DATA IN THIS EXERCISE →
- - -

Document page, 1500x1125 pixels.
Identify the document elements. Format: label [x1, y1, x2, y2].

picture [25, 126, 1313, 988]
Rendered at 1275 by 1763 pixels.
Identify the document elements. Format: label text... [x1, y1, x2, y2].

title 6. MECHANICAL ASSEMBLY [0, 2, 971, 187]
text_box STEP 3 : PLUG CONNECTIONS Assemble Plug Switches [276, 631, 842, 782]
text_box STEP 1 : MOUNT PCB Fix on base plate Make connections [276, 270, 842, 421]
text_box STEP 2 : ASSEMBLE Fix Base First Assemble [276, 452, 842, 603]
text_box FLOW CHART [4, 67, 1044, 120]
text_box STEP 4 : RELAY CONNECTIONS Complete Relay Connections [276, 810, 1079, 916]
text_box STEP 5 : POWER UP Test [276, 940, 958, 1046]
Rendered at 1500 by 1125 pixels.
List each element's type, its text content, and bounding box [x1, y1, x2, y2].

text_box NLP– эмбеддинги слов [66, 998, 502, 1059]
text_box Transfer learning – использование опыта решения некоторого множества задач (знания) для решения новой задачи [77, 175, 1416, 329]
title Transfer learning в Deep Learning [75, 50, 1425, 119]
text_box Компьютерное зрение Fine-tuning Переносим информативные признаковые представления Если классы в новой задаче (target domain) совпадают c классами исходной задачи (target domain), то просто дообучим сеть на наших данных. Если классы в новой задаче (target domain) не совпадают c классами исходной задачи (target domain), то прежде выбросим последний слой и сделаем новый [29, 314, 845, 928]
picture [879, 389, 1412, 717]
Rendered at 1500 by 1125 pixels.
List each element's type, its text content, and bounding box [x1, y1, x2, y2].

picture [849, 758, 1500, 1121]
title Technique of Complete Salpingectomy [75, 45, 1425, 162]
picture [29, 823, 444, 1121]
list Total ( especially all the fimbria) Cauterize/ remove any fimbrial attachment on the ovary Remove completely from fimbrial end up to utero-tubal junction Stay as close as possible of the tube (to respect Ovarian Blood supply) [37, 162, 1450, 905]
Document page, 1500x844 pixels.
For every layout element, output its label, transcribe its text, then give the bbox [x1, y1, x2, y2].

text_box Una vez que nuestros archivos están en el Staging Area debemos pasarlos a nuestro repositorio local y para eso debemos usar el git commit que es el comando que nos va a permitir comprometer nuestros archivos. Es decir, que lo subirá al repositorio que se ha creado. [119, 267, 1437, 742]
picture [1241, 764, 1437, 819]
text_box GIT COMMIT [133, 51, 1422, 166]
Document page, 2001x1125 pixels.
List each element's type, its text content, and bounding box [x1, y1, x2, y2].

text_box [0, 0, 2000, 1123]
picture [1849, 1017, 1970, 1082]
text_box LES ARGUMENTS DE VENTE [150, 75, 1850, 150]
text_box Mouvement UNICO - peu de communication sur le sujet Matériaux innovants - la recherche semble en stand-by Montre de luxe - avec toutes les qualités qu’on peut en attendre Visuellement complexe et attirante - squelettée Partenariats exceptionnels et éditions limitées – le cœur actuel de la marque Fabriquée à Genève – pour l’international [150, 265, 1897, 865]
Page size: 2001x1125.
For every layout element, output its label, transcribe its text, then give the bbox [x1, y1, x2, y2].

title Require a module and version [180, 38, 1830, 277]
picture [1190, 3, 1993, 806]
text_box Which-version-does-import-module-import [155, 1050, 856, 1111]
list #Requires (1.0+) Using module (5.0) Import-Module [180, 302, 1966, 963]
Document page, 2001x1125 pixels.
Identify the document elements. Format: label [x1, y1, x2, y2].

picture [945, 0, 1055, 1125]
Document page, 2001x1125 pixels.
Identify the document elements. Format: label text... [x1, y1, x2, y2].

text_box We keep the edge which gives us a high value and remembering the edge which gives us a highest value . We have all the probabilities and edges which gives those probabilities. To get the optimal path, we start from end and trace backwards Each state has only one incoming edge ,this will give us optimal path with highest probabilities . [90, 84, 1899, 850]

- - -

A verbatim copy of all the entries is the expected result.

ANSWER BELOW →
Document page, 1500x1125 pixels.
Identify the document elements. Format: label [x1, y1, x2, y2].

picture [25, 126, 1313, 988]
Rendered at 1275 by 1763 pixels.
Identify the document elements. Format: label text... [x1, y1, x2, y2].

title 6. MECHANICAL ASSEMBLY [0, 2, 971, 187]
text_box STEP 3 : PLUG CONNECTIONS Assemble Plug Switches [276, 631, 842, 782]
text_box STEP 1 : MOUNT PCB Fix on base plate Make connections [276, 270, 842, 421]
text_box STEP 2 : ASSEMBLE Fix Base First Assemble [276, 452, 842, 603]
text_box FLOW CHART [4, 67, 1044, 120]
text_box STEP 4 : RELAY CONNECTIONS Complete Relay Connections [276, 810, 1079, 916]
text_box STEP 5 : POWER UP Test [276, 940, 958, 1046]
Rendered at 1500 by 1125 pixels.
List each element's type, its text content, and bounding box [x1, y1, x2, y2].

text_box NLP– эмбеддинги слов [66, 998, 502, 1059]
text_box Transfer learning – использование опыта решения некоторого множества задач (знания) для решения новой задачи [77, 175, 1416, 329]
title Transfer learning в Deep Learning [75, 50, 1425, 119]
text_box Компьютерное зрение Fine-tuning Переносим информативные признаковые представления Если классы в новой задаче (target domain) совпадают c классами исходной задачи (target domain), то просто дообучим сеть на наших данных. Если классы в новой задаче (target domain) не совпадают c классами исходной задачи (target domain), то прежде выбросим последний слой и сделаем новый [29, 314, 845, 928]
picture [879, 389, 1412, 717]
Rendered at 1500 by 1125 pixels.
List each element's type, its text content, and bounding box [x1, y1, x2, y2].

picture [849, 758, 1500, 1121]
title Technique of Complete Salpingectomy [75, 45, 1425, 162]
picture [29, 823, 444, 1121]
list Total ( especially all the fimbria) Cauterize/ remove any fimbrial attachment on the ovary Remove completely from fimbrial end up to utero-tubal junction Stay as close as possible of the tube (to respect Ovarian Blood supply) [37, 162, 1450, 905]
Document page, 1500x844 pixels.
For every layout element, output its label, transcribe its text, then give the bbox [x1, y1, x2, y2].

text_box Una vez que nuestros archivos están en el Staging Area debemos pasarlos a nuestro repositorio local y para eso debemos usar el git commit que es el comando que nos va a permitir comprometer nuestros archivos. Es decir, que lo subirá al repositorio que se ha creado. [119, 267, 1437, 742]
picture [1241, 764, 1437, 819]
text_box GIT COMMIT [133, 51, 1422, 166]
Document page, 2001x1125 pixels.
List each element's type, its text content, and bounding box [x1, y1, x2, y2].

text_box [0, 0, 2000, 1123]
picture [1849, 1017, 1970, 1082]
text_box LES ARGUMENTS DE VENTE [150, 75, 1850, 150]
text_box Mouvement UNICO - peu de communication sur le sujet Matériaux innovants - la recherche semble en stand-by Montre de luxe - avec toutes les qualités qu’on peut en attendre Visuellement complexe et attirante - squelettée Partenariats exceptionnels et éditions limitées – le cœur actuel de la marque Fabriquée à Genève – pour l’international [150, 265, 1897, 865]
Page size: 2001x1125.
For every layout element, output its label, transcribe its text, then give the bbox [x1, y1, x2, y2].

title Require a module and version [180, 38, 1830, 277]
picture [1190, 3, 1993, 806]
text_box Which-version-does-import-module-import [155, 1050, 856, 1111]
list #Requires (1.0+) Using module (5.0) Import-Module [180, 302, 1966, 963]
Document page, 2001x1125 pixels.
Identify the document elements. Format: label [x1, y1, x2, y2].

picture [945, 0, 1055, 1125]
Document page, 2001x1125 pixels.
Identify the document elements. Format: label text... [x1, y1, x2, y2].

text_box We keep the edge which gives us a high value and remembering the edge which gives us a highest value . We have all the probabilities and edges which gives those probabilities. To get the optimal path, we start from end and trace backwards Each state has only one incoming edge ,this will give us optimal path with highest probabilities . [90, 84, 1899, 850]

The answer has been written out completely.